WORK TO BE COMPLETED: Copy nothing from the entries below except the lines from the one containing "This loads the" through the one containing "If you use the", and copy those exactly.

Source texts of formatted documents

──────────────────────────────

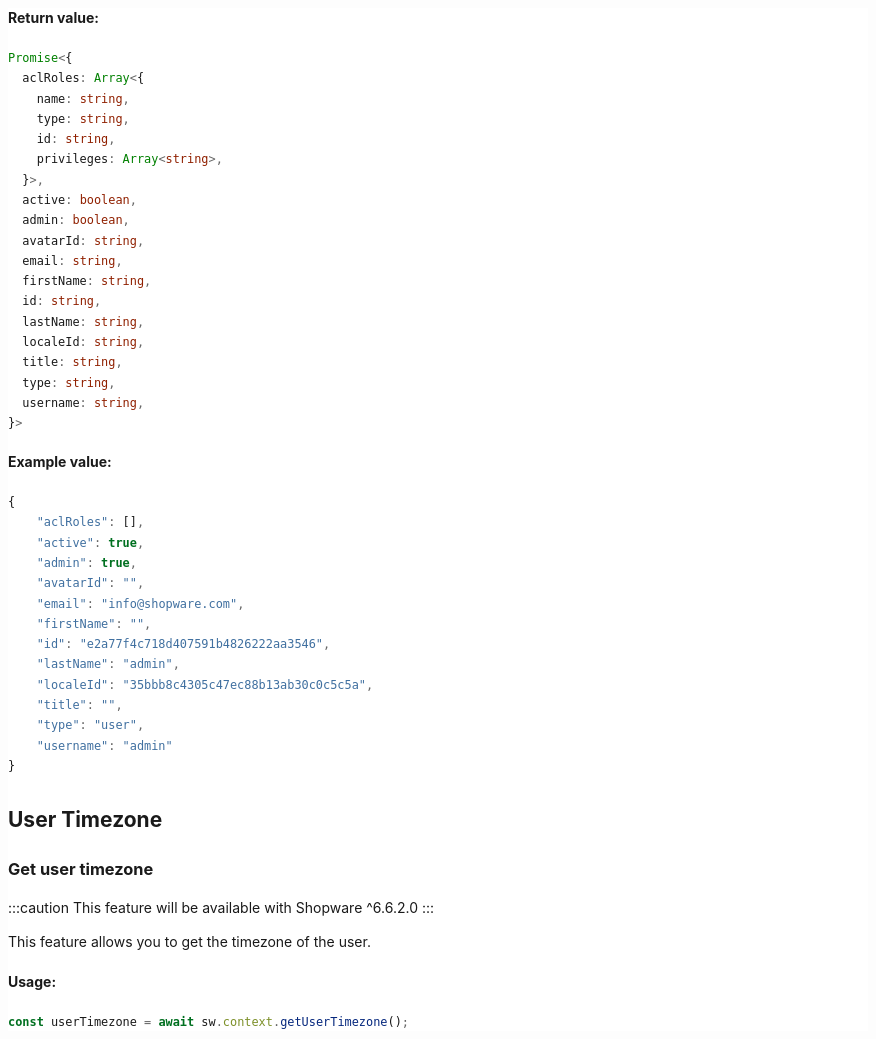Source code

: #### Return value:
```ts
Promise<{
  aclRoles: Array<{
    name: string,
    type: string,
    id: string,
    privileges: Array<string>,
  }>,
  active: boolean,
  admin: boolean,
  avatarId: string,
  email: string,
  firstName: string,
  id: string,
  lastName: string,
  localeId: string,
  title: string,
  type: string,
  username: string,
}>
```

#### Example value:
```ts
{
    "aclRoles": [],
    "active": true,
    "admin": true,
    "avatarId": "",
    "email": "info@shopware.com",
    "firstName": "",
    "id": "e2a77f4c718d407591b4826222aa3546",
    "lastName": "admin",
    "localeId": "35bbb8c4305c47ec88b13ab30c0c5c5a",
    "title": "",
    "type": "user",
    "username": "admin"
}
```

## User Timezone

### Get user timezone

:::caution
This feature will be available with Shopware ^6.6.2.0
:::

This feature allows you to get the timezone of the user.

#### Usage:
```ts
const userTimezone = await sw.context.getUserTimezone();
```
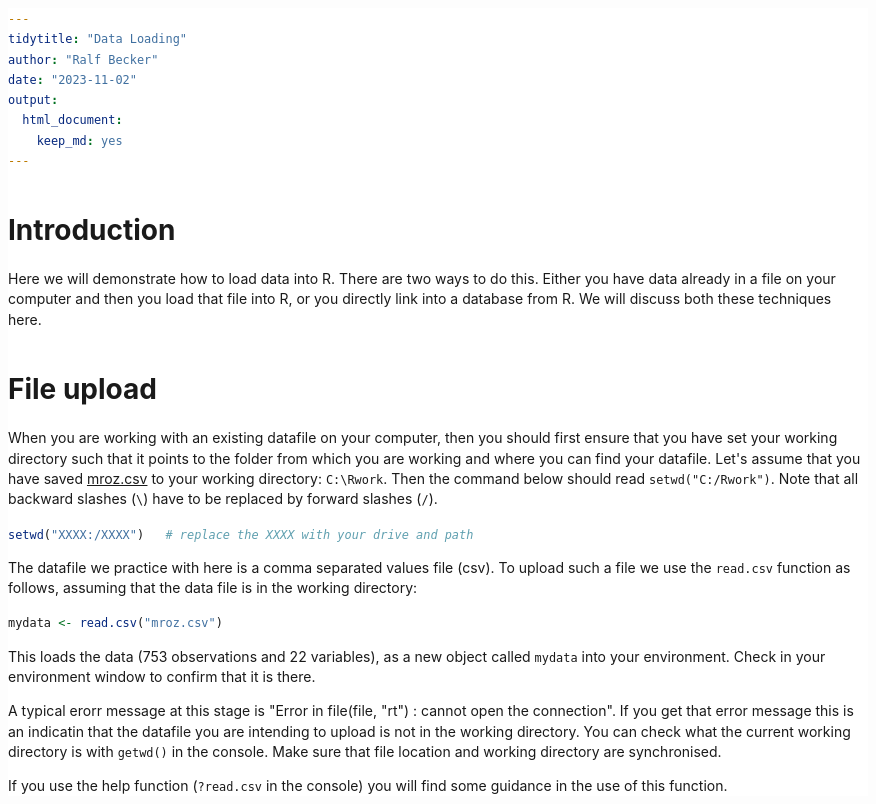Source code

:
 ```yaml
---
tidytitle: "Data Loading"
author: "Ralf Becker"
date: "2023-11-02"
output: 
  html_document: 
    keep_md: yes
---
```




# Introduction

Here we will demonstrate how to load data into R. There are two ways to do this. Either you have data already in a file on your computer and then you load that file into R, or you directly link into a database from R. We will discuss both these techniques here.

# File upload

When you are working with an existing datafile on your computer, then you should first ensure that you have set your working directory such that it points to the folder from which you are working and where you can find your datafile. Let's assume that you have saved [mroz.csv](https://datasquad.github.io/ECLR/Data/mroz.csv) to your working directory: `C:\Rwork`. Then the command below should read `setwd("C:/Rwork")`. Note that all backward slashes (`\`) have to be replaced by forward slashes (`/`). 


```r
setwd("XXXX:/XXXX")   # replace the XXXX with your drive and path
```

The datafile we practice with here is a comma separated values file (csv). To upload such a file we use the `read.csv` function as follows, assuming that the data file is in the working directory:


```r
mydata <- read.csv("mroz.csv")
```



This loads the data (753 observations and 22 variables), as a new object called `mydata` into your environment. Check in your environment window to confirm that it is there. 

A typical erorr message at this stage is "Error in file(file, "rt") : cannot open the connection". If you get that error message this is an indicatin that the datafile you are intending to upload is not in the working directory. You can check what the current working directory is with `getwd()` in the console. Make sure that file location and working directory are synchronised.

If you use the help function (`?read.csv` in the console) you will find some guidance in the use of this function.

──────────────────────────────

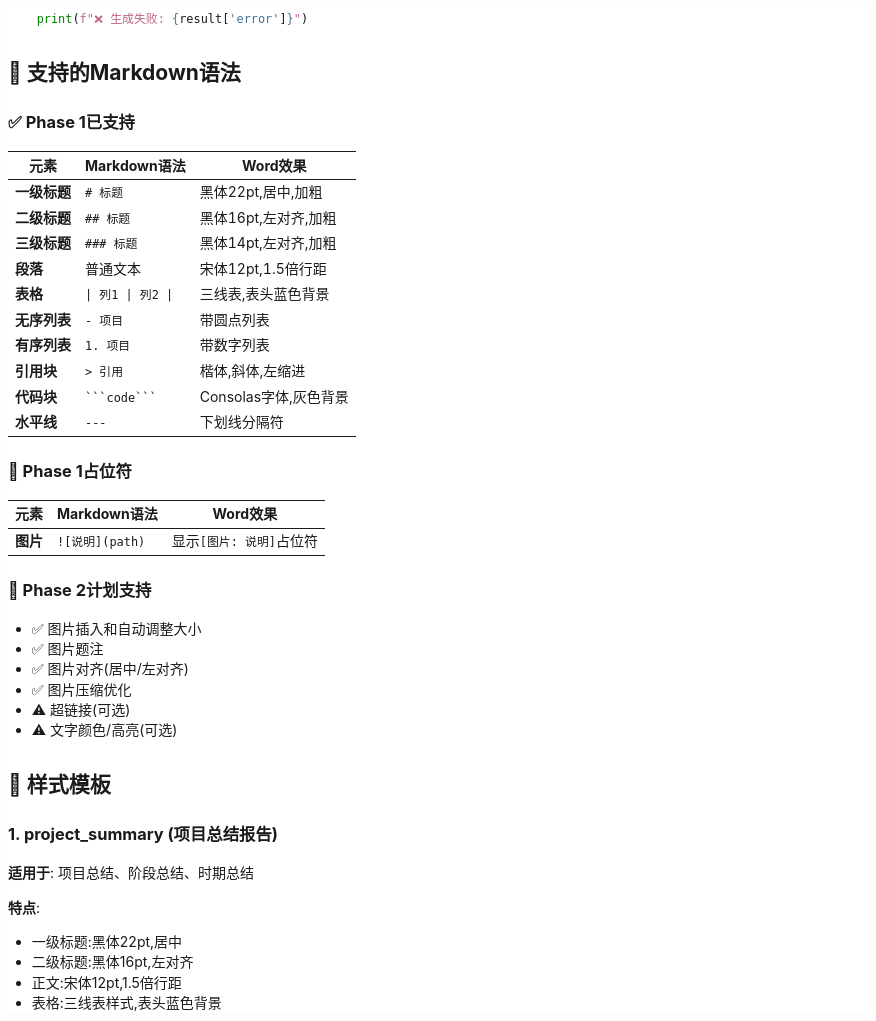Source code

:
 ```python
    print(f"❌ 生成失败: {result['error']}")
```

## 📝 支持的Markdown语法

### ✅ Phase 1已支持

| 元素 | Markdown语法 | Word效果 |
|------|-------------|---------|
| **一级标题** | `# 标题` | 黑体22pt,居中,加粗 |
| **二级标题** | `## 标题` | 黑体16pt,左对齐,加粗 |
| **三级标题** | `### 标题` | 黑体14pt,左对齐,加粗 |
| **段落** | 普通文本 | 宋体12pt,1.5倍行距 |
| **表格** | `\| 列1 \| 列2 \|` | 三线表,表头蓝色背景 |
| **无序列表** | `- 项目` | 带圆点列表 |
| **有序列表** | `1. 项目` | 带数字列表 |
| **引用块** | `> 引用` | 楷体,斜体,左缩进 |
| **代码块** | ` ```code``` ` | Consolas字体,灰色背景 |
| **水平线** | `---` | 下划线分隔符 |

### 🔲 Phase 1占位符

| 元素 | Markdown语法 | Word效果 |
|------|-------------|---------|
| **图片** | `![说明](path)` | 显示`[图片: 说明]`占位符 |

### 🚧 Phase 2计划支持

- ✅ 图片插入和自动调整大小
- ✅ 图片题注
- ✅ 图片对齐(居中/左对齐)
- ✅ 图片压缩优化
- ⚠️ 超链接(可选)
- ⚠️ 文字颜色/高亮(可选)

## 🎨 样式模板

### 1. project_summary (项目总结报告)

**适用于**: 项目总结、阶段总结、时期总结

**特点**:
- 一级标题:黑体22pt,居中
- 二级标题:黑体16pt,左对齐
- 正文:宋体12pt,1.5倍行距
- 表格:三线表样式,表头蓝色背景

──────────────────────────────

ANSWER TO THIS EXERCISE:
This loads the data (753 observations and 22 variables), as a new object called `mydata` into your environment. Check in your environment window to confirm that it is there. 

A typical erorr message at this stage is "Error in file(file, "rt") : cannot open the connection". If you get that error message this is an indicatin that the datafile you are intending to upload is not in the working directory. You can check what the current working directory is with `getwd()` in the console. Make sure that file location and working directory are synchronised.

If you use the help function (`?read.csv` in the console) you will find some guidance in the use of this function.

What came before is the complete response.